Thursday 26th September 2013: 6.18am. Just had a very stressful and long day! Last night I upgraded my cloud's software and expanded the hard drive in one of my VMs as I was running out of space on it, all looked good, so I went to bed. I woke up this morning, and hmm my encrypted offsite personal data store is gone, something important as I need to file my Irish tax return and it contains the tax return login keys. Moreover, the VM which implements the encrypted store is frozen, same one as I expanded last night. I try rebooting it, and it hangs a few minutes after boot. Weird.
My first thought is it must be some software incompatibility in the upgrades - I upgraded each of the VMs as well as the hypervisor. So I spend the first few hours trial and erroring downgrades of various components, resetting the VM each time to a backup, removing various features and drives. The backup works perfectly, but as soon as I reextend its storage, and as soon as that VM writes anywhere into the extra storage, it hangs again. Even weirder.
So I wipe the VM, and completely redo it from backup. Same problem, writing into new storage freezes the VM. I wonder, is there a problem with the space where the hypervisor keeps the hard drives? While writing test files there, I notice that the hard drives image sizes add up to more than the partition's size. Eh? I think for a moment ... and the lightbulb turns on. ext4 stores files sparsely, so only the data written is stored and you can create files as large as you like. Therefore my VM was actually running out of storage.

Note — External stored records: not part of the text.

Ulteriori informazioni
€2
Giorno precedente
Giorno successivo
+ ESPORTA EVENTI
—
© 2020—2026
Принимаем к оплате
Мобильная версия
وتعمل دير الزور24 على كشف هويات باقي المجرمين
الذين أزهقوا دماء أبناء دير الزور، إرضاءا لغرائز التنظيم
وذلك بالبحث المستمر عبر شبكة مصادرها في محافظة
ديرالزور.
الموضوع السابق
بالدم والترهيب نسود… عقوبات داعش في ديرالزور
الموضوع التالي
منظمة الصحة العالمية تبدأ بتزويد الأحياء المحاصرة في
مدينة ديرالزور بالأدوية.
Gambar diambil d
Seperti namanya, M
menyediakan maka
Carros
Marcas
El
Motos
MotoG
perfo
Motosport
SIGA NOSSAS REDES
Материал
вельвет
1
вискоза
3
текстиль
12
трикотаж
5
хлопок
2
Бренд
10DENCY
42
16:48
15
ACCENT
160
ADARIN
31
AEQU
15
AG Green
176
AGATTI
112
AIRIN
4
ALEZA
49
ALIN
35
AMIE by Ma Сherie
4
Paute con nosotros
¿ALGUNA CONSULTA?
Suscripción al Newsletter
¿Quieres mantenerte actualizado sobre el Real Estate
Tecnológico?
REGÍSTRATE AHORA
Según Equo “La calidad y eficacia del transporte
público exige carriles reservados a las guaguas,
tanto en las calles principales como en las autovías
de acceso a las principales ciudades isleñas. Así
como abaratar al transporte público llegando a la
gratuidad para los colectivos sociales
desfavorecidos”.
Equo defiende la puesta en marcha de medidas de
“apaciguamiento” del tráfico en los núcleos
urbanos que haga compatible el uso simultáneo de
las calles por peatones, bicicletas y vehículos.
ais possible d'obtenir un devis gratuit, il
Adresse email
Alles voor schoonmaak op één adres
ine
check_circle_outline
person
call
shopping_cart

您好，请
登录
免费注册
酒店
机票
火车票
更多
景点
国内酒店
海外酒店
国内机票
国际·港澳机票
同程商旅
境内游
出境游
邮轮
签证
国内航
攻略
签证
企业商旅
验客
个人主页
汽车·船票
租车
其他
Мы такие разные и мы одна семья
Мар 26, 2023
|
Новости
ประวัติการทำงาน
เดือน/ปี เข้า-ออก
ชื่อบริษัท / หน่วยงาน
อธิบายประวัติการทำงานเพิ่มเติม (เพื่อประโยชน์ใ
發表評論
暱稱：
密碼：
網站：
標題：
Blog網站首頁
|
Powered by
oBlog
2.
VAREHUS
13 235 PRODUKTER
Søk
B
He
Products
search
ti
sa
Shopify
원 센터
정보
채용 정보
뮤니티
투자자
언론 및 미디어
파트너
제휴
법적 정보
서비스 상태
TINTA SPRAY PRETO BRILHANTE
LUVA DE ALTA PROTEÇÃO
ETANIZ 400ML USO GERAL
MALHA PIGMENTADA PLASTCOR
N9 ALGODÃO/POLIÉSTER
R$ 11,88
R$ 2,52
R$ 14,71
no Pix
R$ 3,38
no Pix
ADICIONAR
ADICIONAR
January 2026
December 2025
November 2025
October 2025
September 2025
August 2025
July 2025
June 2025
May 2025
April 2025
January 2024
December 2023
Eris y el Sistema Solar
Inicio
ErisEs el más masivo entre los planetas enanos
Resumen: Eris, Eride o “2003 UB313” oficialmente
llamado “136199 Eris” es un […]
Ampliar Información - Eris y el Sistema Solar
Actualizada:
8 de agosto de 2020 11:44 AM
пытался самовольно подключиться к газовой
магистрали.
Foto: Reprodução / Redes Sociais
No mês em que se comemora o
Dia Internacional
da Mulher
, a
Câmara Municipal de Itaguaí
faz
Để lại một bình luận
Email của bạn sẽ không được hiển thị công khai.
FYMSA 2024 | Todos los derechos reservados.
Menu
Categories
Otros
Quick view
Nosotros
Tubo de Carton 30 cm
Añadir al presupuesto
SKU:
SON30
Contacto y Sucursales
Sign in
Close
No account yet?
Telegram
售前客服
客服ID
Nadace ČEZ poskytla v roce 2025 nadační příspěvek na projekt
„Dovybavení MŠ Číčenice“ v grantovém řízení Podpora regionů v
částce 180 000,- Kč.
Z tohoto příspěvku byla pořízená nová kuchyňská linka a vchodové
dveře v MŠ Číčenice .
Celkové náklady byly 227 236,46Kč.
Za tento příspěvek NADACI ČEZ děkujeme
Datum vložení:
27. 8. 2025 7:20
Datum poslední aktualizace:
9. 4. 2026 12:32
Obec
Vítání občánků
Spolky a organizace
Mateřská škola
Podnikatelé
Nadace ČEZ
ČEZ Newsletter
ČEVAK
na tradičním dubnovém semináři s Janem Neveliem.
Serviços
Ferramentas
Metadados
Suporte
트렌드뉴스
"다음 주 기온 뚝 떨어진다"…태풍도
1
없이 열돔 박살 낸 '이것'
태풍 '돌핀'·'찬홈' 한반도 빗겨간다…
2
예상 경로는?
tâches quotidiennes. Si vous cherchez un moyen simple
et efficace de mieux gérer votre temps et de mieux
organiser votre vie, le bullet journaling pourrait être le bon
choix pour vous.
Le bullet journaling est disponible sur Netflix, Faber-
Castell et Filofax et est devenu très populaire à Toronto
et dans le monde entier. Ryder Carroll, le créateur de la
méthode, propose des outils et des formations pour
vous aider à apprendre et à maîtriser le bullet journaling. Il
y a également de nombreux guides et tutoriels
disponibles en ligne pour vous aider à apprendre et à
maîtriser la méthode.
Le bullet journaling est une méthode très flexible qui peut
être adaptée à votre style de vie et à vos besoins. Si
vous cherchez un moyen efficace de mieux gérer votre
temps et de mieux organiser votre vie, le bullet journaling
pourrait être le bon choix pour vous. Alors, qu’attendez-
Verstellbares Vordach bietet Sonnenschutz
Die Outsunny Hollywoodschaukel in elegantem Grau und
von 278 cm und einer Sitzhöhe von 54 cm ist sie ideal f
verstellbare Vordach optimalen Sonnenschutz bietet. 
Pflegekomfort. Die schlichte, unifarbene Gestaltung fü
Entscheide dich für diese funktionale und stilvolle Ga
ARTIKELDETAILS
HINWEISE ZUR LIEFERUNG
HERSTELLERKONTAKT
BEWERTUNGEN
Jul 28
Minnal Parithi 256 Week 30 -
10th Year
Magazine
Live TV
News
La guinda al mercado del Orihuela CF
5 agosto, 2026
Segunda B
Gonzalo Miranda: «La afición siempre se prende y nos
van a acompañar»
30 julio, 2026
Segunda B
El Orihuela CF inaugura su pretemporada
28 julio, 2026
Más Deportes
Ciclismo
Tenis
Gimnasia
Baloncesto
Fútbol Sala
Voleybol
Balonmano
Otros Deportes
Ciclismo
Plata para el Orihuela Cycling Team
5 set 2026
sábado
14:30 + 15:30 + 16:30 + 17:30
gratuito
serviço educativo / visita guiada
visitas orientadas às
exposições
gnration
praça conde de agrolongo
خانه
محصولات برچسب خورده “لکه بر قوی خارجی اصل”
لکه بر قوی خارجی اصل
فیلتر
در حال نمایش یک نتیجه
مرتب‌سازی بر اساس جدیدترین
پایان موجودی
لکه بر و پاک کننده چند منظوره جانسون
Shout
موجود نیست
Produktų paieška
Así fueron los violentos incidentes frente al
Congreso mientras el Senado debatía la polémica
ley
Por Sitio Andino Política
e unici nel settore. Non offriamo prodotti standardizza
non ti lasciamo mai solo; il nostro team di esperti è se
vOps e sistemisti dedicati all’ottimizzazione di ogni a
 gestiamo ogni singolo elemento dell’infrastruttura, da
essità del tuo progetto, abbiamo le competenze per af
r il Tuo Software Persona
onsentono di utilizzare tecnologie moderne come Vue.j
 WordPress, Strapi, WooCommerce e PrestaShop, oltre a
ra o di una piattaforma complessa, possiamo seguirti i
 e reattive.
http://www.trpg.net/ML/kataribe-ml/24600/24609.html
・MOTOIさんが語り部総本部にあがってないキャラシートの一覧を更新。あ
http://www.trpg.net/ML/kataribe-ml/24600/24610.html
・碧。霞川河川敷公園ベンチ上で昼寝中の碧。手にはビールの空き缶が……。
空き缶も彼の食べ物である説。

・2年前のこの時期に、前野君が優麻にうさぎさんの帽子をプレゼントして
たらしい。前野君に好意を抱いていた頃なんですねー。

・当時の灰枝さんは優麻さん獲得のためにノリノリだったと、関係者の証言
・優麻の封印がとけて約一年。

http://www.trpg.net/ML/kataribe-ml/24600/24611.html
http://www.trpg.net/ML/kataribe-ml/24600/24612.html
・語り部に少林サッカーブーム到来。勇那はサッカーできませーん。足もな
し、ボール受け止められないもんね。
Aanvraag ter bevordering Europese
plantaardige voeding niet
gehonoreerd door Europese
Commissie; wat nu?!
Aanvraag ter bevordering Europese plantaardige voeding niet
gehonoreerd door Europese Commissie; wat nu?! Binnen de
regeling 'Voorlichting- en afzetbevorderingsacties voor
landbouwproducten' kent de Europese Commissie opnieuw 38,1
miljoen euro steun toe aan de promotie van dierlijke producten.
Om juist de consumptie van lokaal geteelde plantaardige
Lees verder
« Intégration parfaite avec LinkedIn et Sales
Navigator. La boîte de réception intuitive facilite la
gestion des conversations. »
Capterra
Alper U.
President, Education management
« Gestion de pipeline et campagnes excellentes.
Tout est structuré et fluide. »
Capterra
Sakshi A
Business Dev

So I clean out some stuff, and voila now the VM is working right. But hey, why isn't my encrypted offsite store working? The one with all my incredibly important, must never, ever lose data? That one.
Well, it turns out that when you delete a VM in my hypervisor, it helpfully deletes all drives associated with that VM i.e. my encrypted data, all of it. And the offsite backup had very helpfully replicated the deletion of everything to the remote site, so the remote backup was also hosed. When what I had done sank in ... that horrible sinking feeling in the pit of your stomach ...
Luckily, it turns out that LVM - the software which manages storage at its bottom most level - keeps a recent history of state, or, put another way, it lets you undo horrible horrible mistakes like deleting everything you own. One quick command later and voila, back came all my incredibly important stuff. And I felt so very, very much relieved ... all my tax stuff, accounts, everything important lives there. And I have no backup, as I had always assumed my offsite backup would be enough if anything ever went wrong.
That is going to change!!! The encrypted store predates my more recent ZFS storage array which actively protects against cosmic ray corruption and the like, and it is a very good place to keep important stuff. So, before I sleep tonight I'm going to set up automated daily backups of my encrypted store onto my ZFS array, still in encrypted form of course. And let this be a lesson to myself, don't keep your eggs in one basket ever again!
I think I'll sleep very well tonight.